Some departments around the state have already started allowing officers to walk
away from involuntary commitments after picking up the patients and taking them
to a mental health center or hospital, Mason said. That may save officers’ time,
but it could also put counselors and health-care workers in danger if a patient
becomes violent. It could also expose the police department to greater
liability.

So cutting and running is not an option for Asheboro police officers, Mason
said.

“There’s a growing number of departments across the state that are doing that,”
he said. “However, we feel like, based on the legal advice that we’ve got and
from the opinions given by the Attorney General’s Office ... we just don’t feel
like legally that’s the proper thing for us to do. So we keep our people with
the commitments until we feel like our duty and obligation have been fulfilled.”

But Mason said the department had to find a way to keep patrol officers from
spending hours on involuntary commitment calls.

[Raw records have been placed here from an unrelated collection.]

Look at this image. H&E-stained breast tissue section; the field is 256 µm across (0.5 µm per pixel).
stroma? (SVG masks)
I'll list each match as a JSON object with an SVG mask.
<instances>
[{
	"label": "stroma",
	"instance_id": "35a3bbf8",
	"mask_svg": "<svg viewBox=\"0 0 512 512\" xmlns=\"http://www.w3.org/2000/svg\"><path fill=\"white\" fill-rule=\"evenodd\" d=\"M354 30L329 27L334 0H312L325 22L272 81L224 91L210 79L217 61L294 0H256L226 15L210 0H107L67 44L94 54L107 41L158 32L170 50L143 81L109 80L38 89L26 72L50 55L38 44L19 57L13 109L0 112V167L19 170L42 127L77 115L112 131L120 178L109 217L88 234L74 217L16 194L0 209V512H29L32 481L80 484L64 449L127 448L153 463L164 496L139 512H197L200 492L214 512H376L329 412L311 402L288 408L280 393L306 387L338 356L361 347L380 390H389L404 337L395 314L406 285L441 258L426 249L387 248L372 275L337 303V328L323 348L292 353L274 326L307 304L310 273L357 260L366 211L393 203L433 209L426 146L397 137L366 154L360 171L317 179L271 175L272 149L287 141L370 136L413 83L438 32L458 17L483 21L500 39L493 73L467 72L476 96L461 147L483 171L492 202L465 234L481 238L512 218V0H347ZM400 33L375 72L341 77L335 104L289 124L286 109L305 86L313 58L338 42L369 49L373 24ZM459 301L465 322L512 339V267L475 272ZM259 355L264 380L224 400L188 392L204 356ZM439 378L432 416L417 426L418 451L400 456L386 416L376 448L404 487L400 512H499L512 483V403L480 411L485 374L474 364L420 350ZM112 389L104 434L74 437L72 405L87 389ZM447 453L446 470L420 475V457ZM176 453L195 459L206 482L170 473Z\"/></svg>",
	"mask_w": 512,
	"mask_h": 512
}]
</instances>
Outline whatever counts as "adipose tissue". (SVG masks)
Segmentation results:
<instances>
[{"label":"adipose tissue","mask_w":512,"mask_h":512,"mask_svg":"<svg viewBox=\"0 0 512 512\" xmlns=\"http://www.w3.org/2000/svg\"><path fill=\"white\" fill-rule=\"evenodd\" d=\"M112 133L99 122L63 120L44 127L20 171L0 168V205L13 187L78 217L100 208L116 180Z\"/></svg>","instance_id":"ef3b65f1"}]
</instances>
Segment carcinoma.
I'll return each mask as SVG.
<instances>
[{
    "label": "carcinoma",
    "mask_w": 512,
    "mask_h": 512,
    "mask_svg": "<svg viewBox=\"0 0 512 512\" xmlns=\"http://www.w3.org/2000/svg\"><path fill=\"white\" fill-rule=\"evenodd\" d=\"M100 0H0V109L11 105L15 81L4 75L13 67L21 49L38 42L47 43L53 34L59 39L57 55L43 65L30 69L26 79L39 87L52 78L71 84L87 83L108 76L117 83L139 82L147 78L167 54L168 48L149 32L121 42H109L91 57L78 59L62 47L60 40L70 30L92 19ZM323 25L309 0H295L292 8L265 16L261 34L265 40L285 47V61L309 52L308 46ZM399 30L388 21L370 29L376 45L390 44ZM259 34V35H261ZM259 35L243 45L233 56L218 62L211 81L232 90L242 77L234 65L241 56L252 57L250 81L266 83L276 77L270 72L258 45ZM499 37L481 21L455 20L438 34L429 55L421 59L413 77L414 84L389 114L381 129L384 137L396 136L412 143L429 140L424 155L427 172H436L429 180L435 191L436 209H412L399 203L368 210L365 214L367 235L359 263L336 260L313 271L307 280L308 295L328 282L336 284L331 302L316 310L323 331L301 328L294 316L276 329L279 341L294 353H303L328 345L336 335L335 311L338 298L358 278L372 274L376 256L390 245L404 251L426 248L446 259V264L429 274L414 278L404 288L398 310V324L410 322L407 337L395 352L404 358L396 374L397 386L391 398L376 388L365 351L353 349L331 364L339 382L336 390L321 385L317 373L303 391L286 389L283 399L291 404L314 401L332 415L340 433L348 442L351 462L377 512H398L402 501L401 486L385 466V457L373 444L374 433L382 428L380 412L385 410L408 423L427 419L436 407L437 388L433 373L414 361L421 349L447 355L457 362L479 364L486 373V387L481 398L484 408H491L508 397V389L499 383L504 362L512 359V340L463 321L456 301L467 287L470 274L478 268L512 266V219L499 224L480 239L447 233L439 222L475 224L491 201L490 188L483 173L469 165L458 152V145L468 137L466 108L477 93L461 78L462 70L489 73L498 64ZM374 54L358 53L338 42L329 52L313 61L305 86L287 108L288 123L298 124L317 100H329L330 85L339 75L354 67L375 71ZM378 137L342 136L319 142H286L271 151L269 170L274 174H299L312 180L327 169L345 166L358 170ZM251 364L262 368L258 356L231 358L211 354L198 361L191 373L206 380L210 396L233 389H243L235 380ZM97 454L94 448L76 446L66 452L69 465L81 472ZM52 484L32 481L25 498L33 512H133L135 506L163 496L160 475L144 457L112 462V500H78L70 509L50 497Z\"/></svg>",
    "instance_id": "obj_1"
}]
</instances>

“We just felt like it was getting to the point that we had to look at doing to
some different things because it’s absolutely killing us out in the field,” he
said.


Coming Up With An Answer

With the city’s approval, Asheboro police devised a plan last summer to handle
lengthy involuntary commitment calls.

The plan involved establishing a roster of officers willing to come in to work
on their days off to standby at mental health or the hospital to relieve on-duty
officers so they can get back on the streets. Supervisors begin calling officers
on the roster only if it appears that a commitment will take longer than a few
hours. The officers aren’t required to come in to work, but if they do they
receive overtime pay. Mason said the money comes out of the department’s special
assignments budget, which is typically used for license checks and other
operations.

“This gets an officer back in the field,” Mason said. “We feel like it’s good
utilization of the taxpayers’ money and the money that’s been allocated to our
department. It is relieving officers and getting them back into their cars.”

After implementing the system, police officials studied it in July 2005 to see
how it worked, Mason said.

That month, the department responded to 15 involuntary commitment calls. Six of
those did not require an off-duty officer to be called out. The total amount of
time that officers spent on those calls was 16 hours, 10 minutes.

The total time spent on the other nine calls was 56 hours, 30 minutes. On-call
officers stood by for a total of 46 hours, 15 minutes, on those calls. They were
paid a total of $1,300 for overtime.

“So far it is really helping us,” Mason said. “What it’s done is it has relieved
us of our manpower being tied up as much. We’re still have a lot of commitments
that we’re dealing with but it is giving us some help in keeping sufficient
numbers of officers out in the field.”